I was expecting something else.
Recently, I asked Nolan Arenado about baseball gloves in general, as well as his baseball gloves. I arrived to the Rockies clubhouse with a pretty good foundation of questions. Baseball gloves are interesting. They are the only pieces of baseball equipment with any permanence. As a material object, there is something about a baseball glove that elevates them above anonymous uniforms, endless batting gloves, and fragile bats. Not only that, but it’s an intimate object. It literally molds to a player’s body. Permanence makes a bond between object and actor. It’s more than a tool, I thought. I came away with something else.
Here’s the Disneyfied version of our conversation.
Nolan Arenado has never not had a baseball glove. His baseball gloves predate his memories of life. His first arrived when he "was a little baby." The baseball glove has always been there for Arenado. Upon Nolan Arenado’s passage into memorable consciousness, he had a baseball glove. It was a trusty Rawlings that saw him through tee-ball as a child.
Nolan Arenado doesn’t find baseball gloves as much as they find him—it’s a cosmic connection. Case in point: Nolan Arenado once lost a baseball glove, but it made its way back to him. The thread that brought them together was a third party: Arenado’s best friend. And what did Arenado do during high school when he needed a new glove? He found one among the school’s equipment—"in the locker room." One of those gloves served him well. The one he used during his sophomore year took him all the way to Double-A Tulsa.
Nolan Arenado cares for his baseball gloves. He has several at any given time. The one he uses during games now he has had for four years—his "gamer"—although he just started using it last season. He knows which one will be his gamer because of the feel. Baseball gloves don’t arrive like that though. It takes effort, and it takes a long time to work a glove in. Asked whether or not he performs that labor himself: "I work them in." Gamers are for games. During the offseason, Arenado takes the glove home and leaves it in his room. He doesn’t use it. It's role too specific. It’s reserved for the real thing.
Nolan Arenado is protective of his baseball gloves. Arenado regards his glove as an object to be respected by others. He indicated that some players are protective to the point where they don’t want anyone else to touch their glove. Arenado is not so defensive. But he has two rules: "don’t throw it" and "don’t put it on your hand." The former shows disrespect while the latter violates the intimate bond between player and leather.
And here’s the actual nature of our talk.
Arenado has always had a baseball glove. When he was young, they were frequently gifts. His glove was just like the gloves other boys and girls had. One of his early ones had a Randy Johnson faux-autograph. He added his own ink to one of his early baseball gloves: "Back in the day we put our [phone] numbers on our gloves." That’s how he found the one he lost.

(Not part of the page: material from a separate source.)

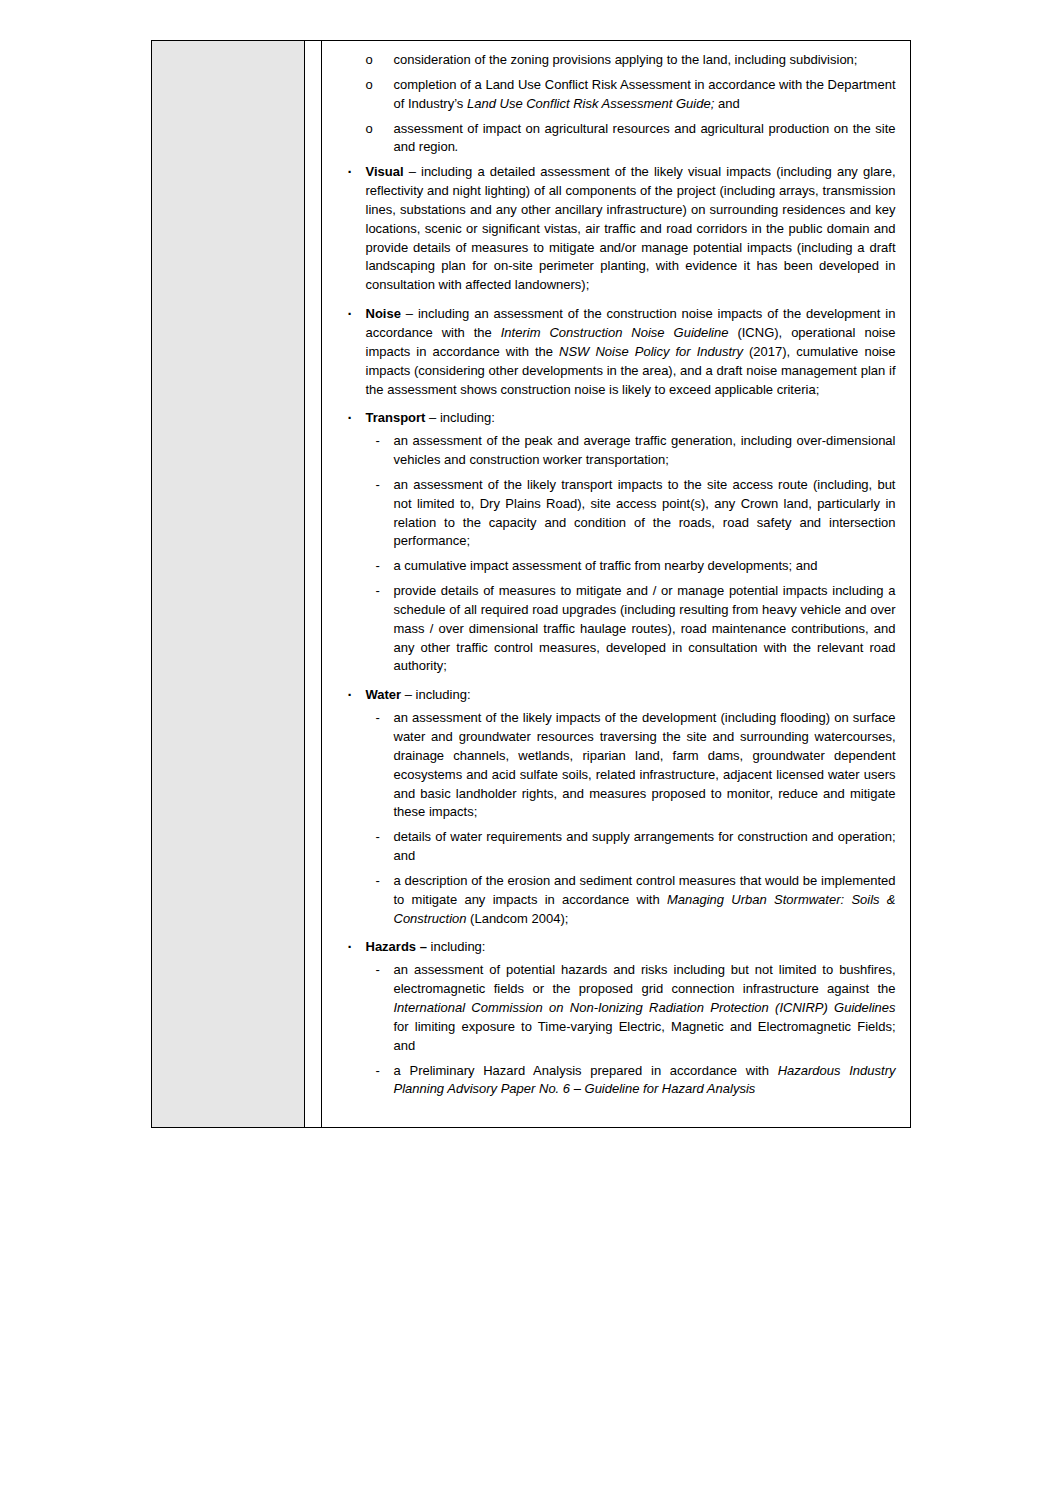| | | consideration of the zoning provisions applying to the land, including subdivision; completion of a Land Use Conflict Risk Assessment in accordance with the Department of Industry’s Land Use Conflict Risk Assessment Guide; and assessment of impact on agricultural resources and agricultural production on the site and region . Visual – including a detailed assessment of the likely visual impacts (including any glare, reflectivity and night lighting) of all components of the project (including arrays, transmission lines, substations and any other ancillary infrastructure) on surrounding residences and key locations, scenic or significant vistas, air traffic and road corridors in the public domain and provide details of measures to mitigate and/or manage potential impacts (including a draft landscaping plan for on-site perimeter planting, with evidence it has been developed in consultation with affected landowners); Noise – including an assessment of the construction noise impacts of the development in accordance with the Interim Construction Noise Guideline (ICNG), operational noise impacts in accordance with the NSW Noise Policy for Industry (2017), cumulative noise impacts (considering other developments in the area), and a draft noise management plan if the assessment shows construction noise is likely to exceed applicable criteria; Transport – including: an assessment of the peak and average traffic generation, including over-dimensional vehicles and construction worker transportation; an assessment of the likely transport impacts to the site access route (including, but not limited to, Dry Plains Road), site access point(s), any Crown land, particularly in relation to the capacity and condition of the roads, road safety and intersection performance; a cumulative impact assessment of traffic from nearby developments; and provide details of measures to mitigate and / or manage potential impacts including a schedule of all required road upgrades (including resulting from heavy vehicle and over mass / over dimensional traffic haulage routes), road maintenance contributions, and any other traffic control measures, developed in consultation with the relevant road authority; Water – including: an assessment of the likely impacts of the development (including flooding) on surface water and groundwater resources traversing the site and surrounding watercourses, drainage channels, wetlands, riparian land, farm dams, groundwater dependent ecosystems and acid sulfate soils, related infrastructure, adjacent licensed water users and basic landholder rights, and measures proposed to monitor, reduce and mitigate these impacts; details of water requirements and supply arrangements for construction and operation; and a description of the erosion and sediment control measures that would be implemented to mitigate any impacts in accordance with Managing Urban Stormwater: Soils & Construction (Landcom 2004); Hazards – including: an assessment of potential hazards and risks including but not limited to bushfires, electromagnetic fields or the proposed grid connection infrastructure against the International Commission on Non-Ionizing Radiation Protection (ICNIRP) Guidelines for limiting exposure to Time-varying Electric, Magnetic and Electromagnetic Fields; and a Preliminary Hazard Analysis prepared in accordance with Hazardous Industry Planning Advisory Paper No. 6 – Guideline for Hazard Analysis |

Baseball gloves are pieces of equipment. His high school had gloves, and he found some to use. The standards were likely minimal: does it fit? Is it broken in? Can I use it to play? Arenado received a baseball glove from his father when he was a sophomore in high school. That’s the one he used until he reached Double-A. Arenado "really liked" that glove, and he "tried to take care of it" as best he could. But with wear, tear, and thousands of ground balls, "it just got ripped up." Then he moved on.
While Arenado works his gloves in himself and takes it home with him during the offseason, he’s not attached to his gloves—even his gamer. If it needs re-lacing, the trainers do it. He's not aware of that many players who re-lace gloves themselves. During the season, he leaves his glove in the clubhouse with the rest of his equipment.
Nolan Arenado is protective of his baseball glove in the same way that I am of the floors in my apartment. They’re my floors, and I take care of them, so please kindly remove your shoes before entering. It’s the stuff of everyday possessiveness. Likewise, Arenado expects other players to respect his baseball glove, just as he respects theirs. His "don’t throw it" and "don’t put it on your hand" rules, I am guessing, are standard and implicit.
It’s not about the glove. Baseball gloves don’t have mystical properties that make a player better. Arenado has no "wonder glove" made from the hide of an ancient cow that he tanned and cut himself. His gloves are pieces of leather laced together with other places of leather. They are tools. And while baseball gloves are the only pieces of equipment that have a degree of permanence and intimacy, they remain tools. Nolan Arenado has won two Gold Glove awards, and he’s well on his way to his third. He’s won his two using different baseball gloves, and he very well might win more in the future with different bits of leather altogether. Nolan Arenado’s talent and future aren’t tied to objects. It's about him.
I don’t know why I expected to find anything other than that.